1. Are you sure that is the exercise? No typo?
2. Please show your attempt(s) to solve the integral.
Samy_A said:There are probably a number of ways to prove it.
I would start by noting that ##\cos (y)=\frac{e^{iy}+e^{-iy}}{2}##.
But show us how you would try to find the answer, please.
Remember that the real question is not to find the integral of ##\cos(x²)\cos(\omega x)##, but to find the Fourier transform of ##\cos(ax²)##. You could at least start by defining that Fourier transform in the "relevant equations" part of the template.

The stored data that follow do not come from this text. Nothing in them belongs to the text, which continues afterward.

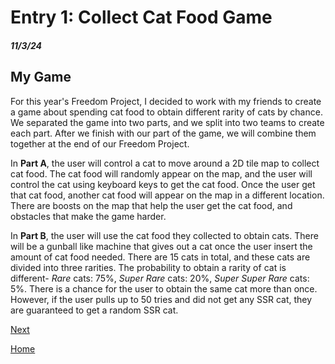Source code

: # Entry 1: Collect Cat Food Game
##### 11/3/24

## My Game
For this year's Freedom Project, I decided to work with my friends to create a game about spending cat food to obtain different rarity of cats by chance. We separated the game into two parts, and we split into two teams to create each part. After we finish with our part of the game, we will combine them together at the end of our Freedom Project.

In **Part A**, the user will control a cat to move around a 2D tile map to collect cat food. The cat food will randomly appear on the map, and the user will control the cat using keyboard keys to get the cat food. Once the user get that cat food, another cat food will appear on the map in a different location. There are boosts on the map that help the user get the cat food, and obstacles that make the game harder.

In **Part B**, the user will use the cat food they collected to obtain cats. There will be a gunball like machine that gives out a cat once the user insert the amount of cat food needed. There are 15 cats in total, and these cats are divided into three rarities. The probability to obtain a rarity of cat is different- *Rare* cats: 75%, *Super Rare* cats: 20%, *Super Super Rare* cats: 5%. There is a chance for the user to obtain the same cat more than once. However, if the user pulls up to 50 tries and did not get any SSR cat, they are guaranteed to get a random SSR cat.



[Next](entry02.md)

[Home](../README.md)
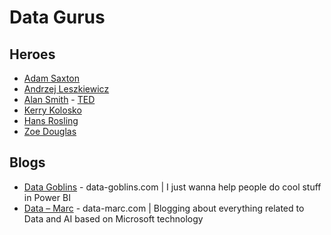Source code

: # Data Gurus

## Heroes
* [Adam Saxton](https://www.linkedin.com/in/guyinacube)
* [Andrzej Leszkiewicz](https://powerofbi.org/)
* [Alan Smith](https://www.ft.com/alan-smith) - [TED](https://www.ted.com/talks/alan_smith_why_you_should_love_statistics)
* [Kerry Kolosko](https://kerrykolosko.com/)
* [Hans Rosling](https://www.gapminder.org/about/about-gapminder/history/)
* [Zoe Douglas](https://www.datazoepowerbi.com/)

## Blogs
* [Data Goblins](https://data-goblins.com/) - data-goblins.com | I just wanna help people do cool stuff in Power BI
* [Data – Marc](https://data-marc.com/) - data-marc.com | Blogging about everything related to Data and AI based on Microsoft technology
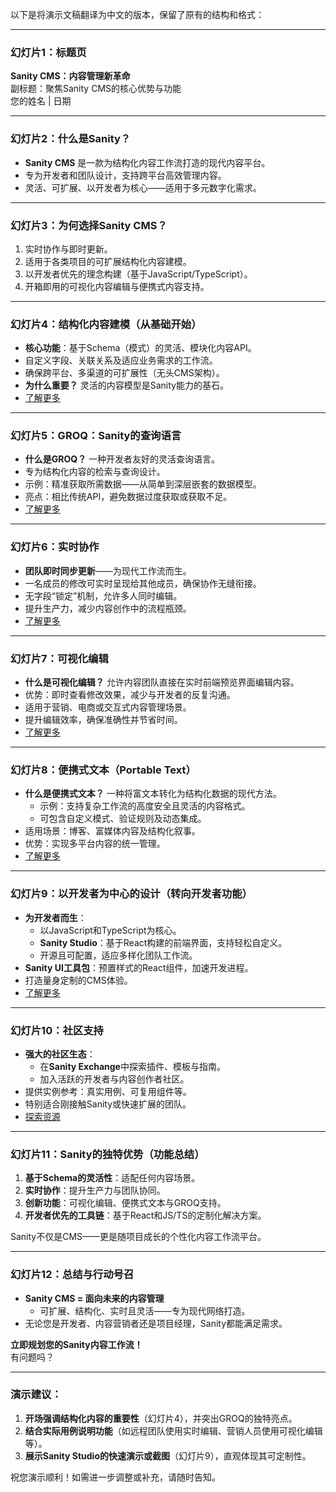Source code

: 以下是将演示文稿翻译为中文的版本，保留了原有的结构和格式：

---

### **幻灯片1：标题页**  
**Sanity CMS：内容管理新革命**  
副标题：聚焦Sanity CMS的核心优势与功能  
您的姓名 | 日期  

---

### **幻灯片2：什么是Sanity？**  
- **Sanity CMS** 是一款为结构化内容工作流打造的现代内容平台。  
- 专为开发者和团队设计，支持跨平台高效管理内容。  
- 灵活、可扩展、以开发者为核心——适用于多元数字化需求。  

---

### **幻灯片3：为何选择Sanity CMS？**  
1. 实时协作与即时更新。  
2. 适用于各类项目的可扩展结构化内容建模。  
3. 以开发者优先的理念构建（基于JavaScript/TypeScript）。  
4. 开箱即用的可视化内容编辑与便携式内容支持。  

---

### **幻灯片4：结构化内容建模**（**从基础开始**）  
- **核心功能**：基于Schema（模式）的灵活、模块化内容API。  
- 自定义字段、关联关系及适应业务需求的工作流。  
- 确保跨平台、多渠道的可扩展性（无头CMS架构）。  
- **为什么重要？** 灵活的内容模型是Sanity能力的基石。  
- [了解更多](https://www.sanity.io/learn/course/hello-structured-content/content-modeling-lesson)  

---

### **幻灯片5：GROQ：Sanity的查询语言**  
- **什么是GROQ？** 一种开发者友好的灵活查询语言。  
- 专为结构化内容的检索与查询设计。  
- 示例：精准获取所需数据——从简单到深层嵌套的数据模型。  
- 亮点：相比传统API，避免数据过度获取或获取不足。  
- [了解更多](https://www.sanity.io/docs/groq)  

---

### **幻灯片6：实时协作**  
- **团队即时同步更新**——为现代工作流而生。  
- 一名成员的修改可实时呈现给其他成员，确保协作无缝衔接。  
- 无字段“锁定”机制，允许多人同时编辑。  
- 提升生产力，减少内容创作中的流程瓶颈。  
- [了解更多](https://www.sanity.io/docs/realtime-updates)  

---

### **幻灯片7：可视化编辑**  
- **什么是可视化编辑？** 允许内容团队直接在实时前端预览界面编辑内容。  
- 优势：即时查看修改效果，减少与开发者的反复沟通。  
- 适用于营销、电商或交互式内容管理场景。  
- 提升编辑效率，确保准确性并节省时间。  
- [了解更多](https://www.sanity.io/docs/introduction-to-visual-editing)  

---

### **幻灯片8：便携式文本（Portable Text）**  
- **什么是便携式文本？** 一种将富文本转化为结构化数据的现代方法。  
  - 示例：支持复杂工作流的高度安全且灵活的内容格式。  
  - 可包含自定义模式、验证规则及动态集成。  
- 适用场景：博客、富媒体内容及结构化叙事。  
- 优势：实现多平台内容的统一管理。  
- [了解更多](https://www.sanity.io/docs/presenting-block-text)  

---

### **幻灯片9：以开发者为中心的设计**（**转向开发者功能**）  
- **为开发者而生**：  
  - 以JavaScript和TypeScript为核心。  
  - **Sanity Studio**：基于React构建的前端界面，支持轻松自定义。  
  - 开源且可配置，适应多样化团队工作流。  
- **Sanity UI工具包**：预置样式的React组件，加速开发进程。  
- 打造量身定制的CMS体验。  
- [了解更多](https://www.sanity.io/ui)  

---

### **幻灯片10：社区支持**  
- **强大的社区生态**：  
  - 在**Sanity Exchange**中探索插件、模板与指南。  
  - 加入活跃的开发者与内容创作者社区。  
- 提供实例参考：真实用例、可复用组件等。  
- 特别适合刚接触Sanity或快速扩展的团队。  
- [探索资源](https://www.sanity.io/exchange/all)  

---

### **幻灯片11：Sanity的独特优势**（**功能总结**）  
1. **基于Schema的灵活性**：适配任何内容场景。  
2. **实时协作**：提升生产力与团队协同。  
3. **创新功能**：可视化编辑、便携式文本与GROQ支持。  
4. **开发者优先的工具链**：基于React和JS/TS的定制化解决方案。  

Sanity不仅是CMS——更是随项目成长的个性化内容工作流平台。  

---

### **幻灯片12：总结与行动号召**  
- **Sanity CMS = 面向未来的内容管理**  
  - 可扩展、结构化、实时且灵活——专为现代网络打造。  
- 无论您是开发者、内容营销者还是项目经理，Sanity都能满足需求。  

**立即规划您的Sanity内容工作流！**  
有问题吗？  

---

### **演示建议**：  
1. **开场强调结构化内容的重要性**（幻灯片4），并突出GROQ的独特亮点。  
2. **结合实际用例说明功能**（如远程团队使用实时编辑、营销人员使用可视化编辑等）。  
3. **展示Sanity Studio的快速演示或截图**（幻灯片9），直观体现其可定制性。  

祝您演示顺利！如需进一步调整或补充，请随时告知。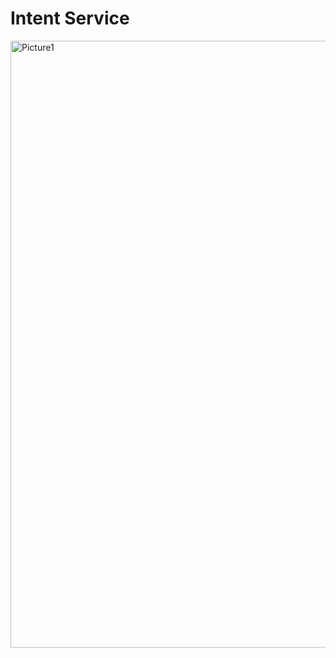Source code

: # Intent Service

<img width="971" alt="Picture1" src="https://user-images.githubusercontent.com/45378000/164742428-936864ba-3ce8-4373-bf82-4955943002b2.png">
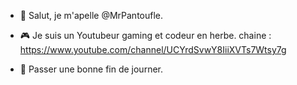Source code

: - 👋 Salut, je m'apelle @MrPantoufle.
- 🎮 Je suis un Youtubeur gaming et codeur en herbe.
chaine : https://www.youtube.com/channel/UCYrdSvwY8IiiXVTs7Wtsy7g

- 💖 Passer une bonne fin de journer.
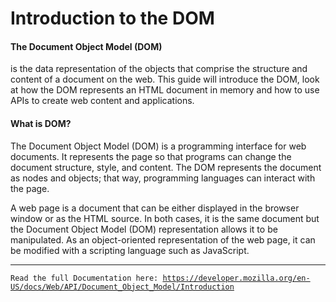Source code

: <h1>Introduction to the DOM</h1>

<h4>The Document Object Model (DOM)</h4><span style="font-weight: normal;">
is the data representation of the objects that comprise the structure and content of a document on the web. This guide will introduce the DOM, look at how the DOM represents an HTML document in memory and how to use APIs to create web content and applications.

<h4>What is DOM?</h4>
The Document Object Model (DOM) is a programming interface for web documents. It represents the page so that programs can change the document structure, style, and content. The DOM represents the document as nodes and objects; that way, programming languages can interact with the page.

A web page is a document that can be either displayed in the browser window or as the HTML source. In both cases, it is the same document but the Document Object Model (DOM) representation allows it to be manipulated. As an object-oriented representation of the web page, it can be modified with a scripting language such as JavaScript.</span>

<hr>

<code>Read the full Documentation here: https://developer.mozilla.org/en-US/docs/Web/API/Document_Object_Model/Introduction</code>
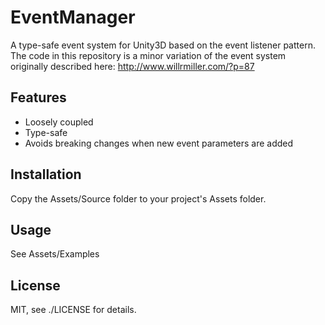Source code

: EventManager
============

A type-safe event system for Unity3D based on the event listener pattern. The
code in this repository is a minor variation of the event system originally
described here:  http://www.willrmiller.com/?p=87

Features
--------

* Loosely coupled
* Type-safe
* Avoids breaking changes when new event parameters are added

Installation
------------

Copy the Assets/Source folder to your project's Assets folder.

Usage
-----

See Assets/Examples

License
-------

MIT, see ./LICENSE for details.

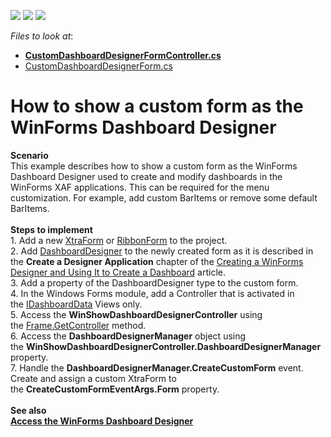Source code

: <!-- default badges list -->
![](https://img.shields.io/endpoint?url=https://codecentral.devexpress.com/api/v1/VersionRange/128593320/16.2.5%2B)
[![](https://img.shields.io/badge/Open_in_DevExpress_Support_Center-FF7200?style=flat-square&logo=DevExpress&logoColor=white)](https://supportcenter.devexpress.com/ticket/details/T473819)
[![](https://img.shields.io/badge/📖_How_to_use_DevExpress_Examples-e9f6fc?style=flat-square)](https://docs.devexpress.com/GeneralInformation/403183)
<!-- default badges end -->
<!-- default file list -->
*Files to look at*:

* **[CustomDashboardDesignerFormController.cs](CS/EF/DashboardCustomFormEF/DashboardCustomFormEF.Win/Controllers/CustomDashboardDesignerFormController.cs)**
* [CustomDashboardDesignerForm.cs](CS/EF/DashboardCustomFormEF/DashboardCustomFormEF.Win/CustomDashboardDesignerForm.cs)
<!-- default file list end -->
# How to show a custom form as the WinForms Dashboard Designer


<p><strong>Scenario</strong><br>This example describes how to show a custom form as the WinForms Dashboard Designer used to create and modify dashboards in the WinForms XAF applications. This can be required for the menu customization. For example, add custom BarItems or remove some default BarItems.<br><br><strong>Steps to implement<br></strong>1. Add a new <a href="https://documentation.devexpress.com/#WindowsForms/clsDevExpressXtraEditorsXtraFormtopic">XtraForm</a> or <a href="https://documentation.devexpress.com/#WindowsForms/clsDevExpressXtraBarsRibbonRibbonFormtopic">RibbonForm</a> to the project.<br>2. Add <a href="https://documentation.devexpress.com/#Dashboard/clsDevExpressDashboardWinDashboardDesignertopic">DashboardDesigner</a> to the newly created form as it is described in the <strong>Create a Designer Application</strong> chapter of the <a href="https://documentation.devexpress.com/#Dashboard/CustomDocument12137">Creating a WinForms Designer and Using It to Create a Dashboard</a> article.<br>3. Add a property of the DashboardDesigner type to the custom form.<br>4. In the Windows Forms module, add a Controller that is activated in the <a href="https://documentation.devexpress.com/#eXpressAppFramework/clsDevExpressPersistentBaseIDashboardDatatopic">IDashboardData</a> Views only.<br>5. Access the <strong>WinShowDashboardDesignerController</strong> using the <a href="https://documentation.devexpress.com/#eXpressAppFramework/DevExpressExpressAppFrame_GetController%7eControllerType%7etopic">Frame.GetController<ControllerType></a> method.<br>6. Access the <strong>DashboardDesignerManager</strong> object using the <strong>WinShowDashboardDesignerController.DashboardDesignerManager</strong> property.<br>7. Handle the <strong>DashboardDesignerManager.CreateCustomForm</strong> event. Create and assign a custom XtraForm to the <strong>CreateCustomFormEventArgs.Form</strong> property.<br><br><strong>See also<br></strong><strong><a href="https://documentation.devexpress.com/#eXpressAppFramework/CustomDocument117716">Access the WinForms Dashboard Designer</a></strong></p>

<br/>


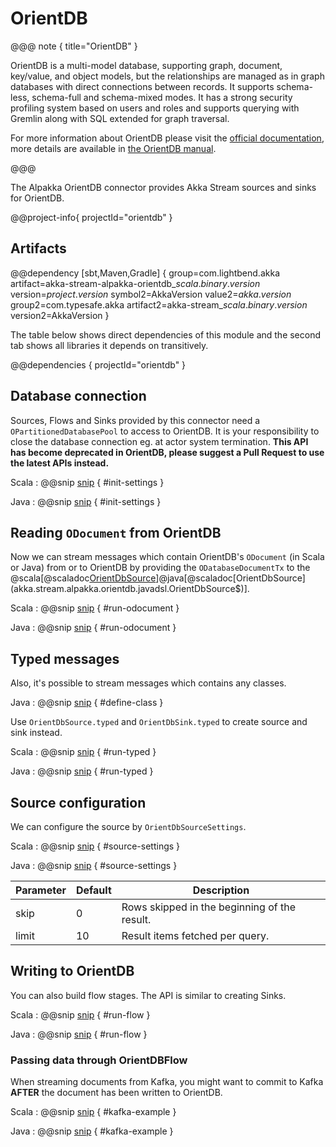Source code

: # OrientDB

@@@ note { title="OrientDB" }

OrientDB is a multi-model database, supporting graph, document, key/value, and object models, but the relationships are managed as in graph databases with direct connections between records. It supports schema-less, schema-full and schema-mixed modes. It has a strong security profiling system based on users and roles and supports querying with Gremlin along with SQL extended for graph traversal.

For more information about OrientDB please visit the [official documentation](https://orientdb.org/), more details are available in [the OrientDB manual](https://orientdb.org/docs/3.0.x/).

@@@

The Alpakka OrientDB connector provides Akka Stream sources and sinks for OrientDB.


@@project-info{ projectId="orientdb" }


## Artifacts

@@dependency [sbt,Maven,Gradle] {
  group=com.lightbend.akka
  artifact=akka-stream-alpakka-orientdb_$scala.binary.version$
  version=$project.version$
  symbol2=AkkaVersion
  value2=$akka.version$
  group2=com.typesafe.akka
  artifact2=akka-stream_$scala.binary.version$
  version2=AkkaVersion
}

The table below shows direct dependencies of this module and the second tab shows all libraries it depends on transitively.

@@dependencies { projectId="orientdb" }

## Database connection

Sources, Flows and Sinks provided by this connector need a `OPartitionedDatabasePool` to access to OrientDB. It is your responsibility to close the database connection eg. at actor system termination. **This API has become deprecated in OrientDB, please suggest a Pull Request to use the latest APIs instead.**

Scala
: @@snip [snip](/orientdb/src/test/scala/docs/scaladsl/OrientDbSpec.scala) { #init-settings }

Java
: @@snip [snip](/orientdb/src/test/java/docs/javadsl/OrientDbTest.java) { #init-settings }


## Reading `ODocument` from OrientDB

Now we can stream messages which contain OrientDB's `ODocument` (in Scala or Java) from or to OrientDB by providing the `ODatabaseDocumentTx` to the
@scala[@scaladoc[OrientDbSource](akka.stream.alpakka.orientdb.scaladsl.OrientDbSource$)]@java[@scaladoc[OrientDbSource](akka.stream.alpakka.orientdb.javadsl.OrientDbSource$)].

Scala
: @@snip [snip](/orientdb/src/test/scala/docs/scaladsl/OrientDbSpec.scala) { #run-odocument }

Java
: @@snip [snip](/orientdb/src/test/java/docs/javadsl/OrientDbTest.java) { #run-odocument }


## Typed messages

Also, it's possible to stream messages which contains any classes. 

Java
: @@snip [snip](/orientdb/src/test/java/docs/javadsl/OrientDbTest.java) { #define-class }


Use `OrientDbSource.typed` and `OrientDbSink.typed` to create source and sink instead.

Scala
: @@snip [snip](/orientdb/src/test/scala/docs/scaladsl/OrientDbSpec.scala) { #run-typed }

Java
: @@snip [snip](/orientdb/src/test/java/docs/javadsl/OrientDbTest.java) { #run-typed }


## Source configuration

We can configure the source by `OrientDbSourceSettings`.

Scala
: @@snip [snip](/orientdb/src/test/scala/docs/scaladsl/OrientDbSpec.scala) { #source-settings }

Java
: @@snip [snip](/orientdb/src/test/java/docs/javadsl/OrientDbTest.java) { #source-settings }


| Parameter        | Default | Description |
| ---------------- | ------- | ------------------------------------------- |
| skip             |   0     | Rows skipped in the beginning of the result. |
| limit            |    10   | Result items fetched per query. |



## Writing to OrientDB

You can also build flow stages. The API is similar to creating Sinks.

Scala
: @@snip [snip](/orientdb/src/test/scala/docs/scaladsl/OrientDbSpec.scala) { #run-flow }

Java
: @@snip [snip](/orientdb/src/test/java/docs/javadsl/OrientDbTest.java) { #run-flow }


### Passing data through OrientDBFlow

When streaming documents from Kafka, you might want to commit to Kafka **AFTER** the document has been written to OrientDB.

Scala
: @@snip [snip](/orientdb/src/test/scala/docs/scaladsl/OrientDbSpec.scala) { #kafka-example }

Java
: @@snip [snip](/orientdb/src/test/java/docs/javadsl/OrientDbTest.java) { #kafka-example } 
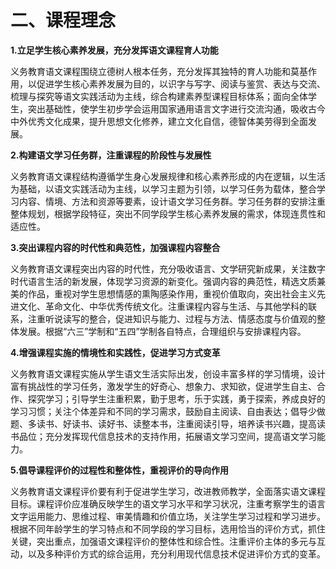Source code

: # 二、课程理念

**1.立足学生核心素养发展，充分发挥语文课程育人功能**

义务教育语文课程围绕立德树人根本任务，充分发挥其独特的育人功能和莫基作用，以促进学生核心素养发展为目的，以识字与写字、阅读与鉴赏、表达与交流、梳理与探究等语文实践活动为主线，综合构建素养型课程目标体系；面向全体学生，突出基础性，使学生初步学会运用国家通用语言文字进行交流沟通，吸收古今中外优秀文化成果，提升思想文化修养，建立文化自信，德智体美劳得到全面发展。

**2.构建语文学习任务群，注重课程的阶段性与发展性**

义务教育语文课程结构遵循学生身心发展规律和核心素养形成的内在逻辑，以生活为基础，以语文实践活动为主线，以学习主题为引领，以学习任务为载体，整合学习内容、情境、方法和资源等要素，设计语文学习任务群。学习任务群的安排注重整体规划，根据学段特征，突出不同学段学生核心素养发展的需求，体现连贯性和适应性。

**3.突出课程内容的时代性和典范性，加强课程内容整合**

义务教育语文课程突出内容的时代性，充分吸收语言、文学研究新成果，关注数字时代语言生活的新发展，体现学习资源的新变化。强调内容的典范性，精选文质兼美的作品，重视对学生思想情感的熏陶感染作用，重视价值取向，突出社会主义先进文化、革命文化、中华优秀传统文化。注重课程内容与生活、与其他学科的联系，注重听说读写的整合，促进知识与能力、过程与方法、情感态度与价值观的整体发展。根据“六三”学制和“五四”学制各自特点，合理组织与安排课程内容。

**4.增强课程实施的情境性和实践性，促进学习方式变革**

义务教育语文课程实施从学生语文生活实际出发，创设丰富多样的学习情境，设计富有挑战性的学习任务，激发学生的好奇心、想象力、求知欲，促进学生自主、合作、探究学习；引导学生注重积累，勤于思考，乐于实践，勇于探索，养成良好的学习习惯；关注个体差异和不同的学习需求，鼓励自主阅读、自由表达；倡导少做题、多读书、好读书、读好书、读整本书，注重阅读引导，培养读书兴趣，提高读书品位；充分发挥现代信息技术的支持作用，拓展语文学习空间，提高语文学习能力。

**5.倡导课程评价的过程性和整体性，重视评价的导向作用**

义务教育语文课程评价要有利于促进学生学习，改进教师教学，全面落实语文课程目标。课程评价应准确反映学生的语文学习水平和学习状况，注重考察学生的语言文字运用能力、思维过程、审美情趣和价值立场，关注学生学习过程和学习进步。根据不同年龄学生的学习特点和不同学段的学习目标，选用恰当的评价方式，抓住关键，突出重点，加强语文课程评价的整体性和综合性。注重评价主体的多元与互动，以及多种评价方式的综合运用，充分利用现代信息技术促进评价方式的变革。
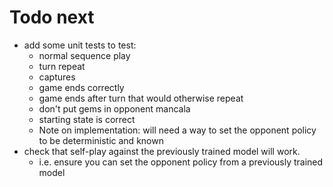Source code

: # Todo next

* add some unit tests to test:
    - normal sequence play
    - turn repeat
    - captures
    - game ends correctly
    - game ends after turn that would otherwise repeat
    - don't put gems in opponent mancala
    - starting state is correct
    - Note on implementation: will need a way to set the opponent policy to be deterministic and known
* check that self-play against the previously trained model will work.
    - i.e. ensure you can set the opponent policy from a previously trained model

The formula for integrating (cos(x)^2)*cos(wx) is ∫ cos(x)^2 * cos(wx) dx = (1/2) * cos(2x) + (1/2w) * sin(2wx) + C.
The step-by-step process for integrating (cos(x)^2)*cos(wx) is as follows:
Yes, the integral (cos(x)^2)*cos(wx) can also be solved using the method of integration by parts. However, the steps and final solution will be the same.
The constant w can be treated as a constant throughout the integration process. It only affects the final result by multiplying the sine term by 1/w.
Yes, the integral (cos(x)^2)*cos(wx) can be solved for any value of w. However, the steps and final solution may vary depending on the value of w.